Global steel production using coal is expanding significantly, with capacity rising 5% to 319 million tonnes annually, despite climate goals. This growth outpaces planned retirements, projecting a net increase of 88 million tonnes by 2035. Meanwhile, cleaner technologies are not keeping pace. Electric Arc Furnace (EAF) steelmaking, which uses scrap metal and electricity, saw its share of global capacity rise only slightly to 34%. Direct Reduced Iron (DRI) technology, a key pathway to lower emissions, makes up just 10% of global ironmaking capacity. Crucially, only 2% of DRI production uses green hydrogen, the most environmentally friendly option. This focus on coal-based production locks in infrastructure responsible for about 88% of the steel industry's 11% share of global CO2 emissions.
India and China are the main drivers of this coal capacity expansion, accounting for 86% of all planned new facilities. India alone is developing over 60% of the world's new coal-based blast furnace capacity, with 93% of its planned ironmaking relying on coal. However, less than 5% of these Indian projects have begun construction, leaving a critical window for policy intervention to change course.
This reliance on coal carries significant financial risks. The European Union's Carbon Border Adjustment Mechanism (CBAM), implemented in January 2026, will impose a carbon price on imported steel. This could increase costs for producers like India by up to 32% in some scenarios. CBAM aims to create a level playing field by matching the carbon costs of imported goods with those produced within the EU, encouraging decarbonization abroad.
The transition to truly green steelmaking technologies, such as hydrogen-based DRI, faces substantial challenges. The cost of green hydrogen is a major barrier, currently much higher than fossil fuel alternatives. To become cost-competitive, projected green hydrogen prices need to fall to around $1.4-$1.70 per kilogram. Achieving this would require massive investment in renewable energy infrastructure and electrolyzer technology.
Beyond these specific technologies, the global steel industry is also vulnerable to volatile metallurgical coal prices and high debt levels within some companies. The long lifespan of blast furnace assets means current investments risk becoming stranded assets—those that can no longer be operated profitably due to regulatory changes or shifts in market demand for low-carbon products.
This continued commitment to coal-based blast furnaces is at odds with global climate goals. The International Energy Agency (IEA) has called for a 93% reduction in heavy industry CO2 emissions by 2050 to reach net-zero targets. However, the scale of new coal capacity being planned will ensure that global blast furnace capacity grows, directly undermining these efforts.

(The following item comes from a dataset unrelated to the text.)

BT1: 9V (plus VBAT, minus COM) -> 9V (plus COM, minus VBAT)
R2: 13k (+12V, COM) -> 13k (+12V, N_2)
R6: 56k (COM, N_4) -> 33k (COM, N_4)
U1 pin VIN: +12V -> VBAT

While many large steel producers have set net-zero targets, the specifics of their plans, particularly for intermediate milestones and indirect emissions (scope 3), often lack concrete timelines or clear strategies. The ongoing reliance on coal also exposes the industry to supply chain risks and price volatility in global commodity markets. The window for policy intervention is narrowing, especially for projects in India not yet started. Without a decisive global shift towards lower-emission technologies and robust policy support, the steel sector risks maintaining a heavy carbon footprint long past established climate deadlines.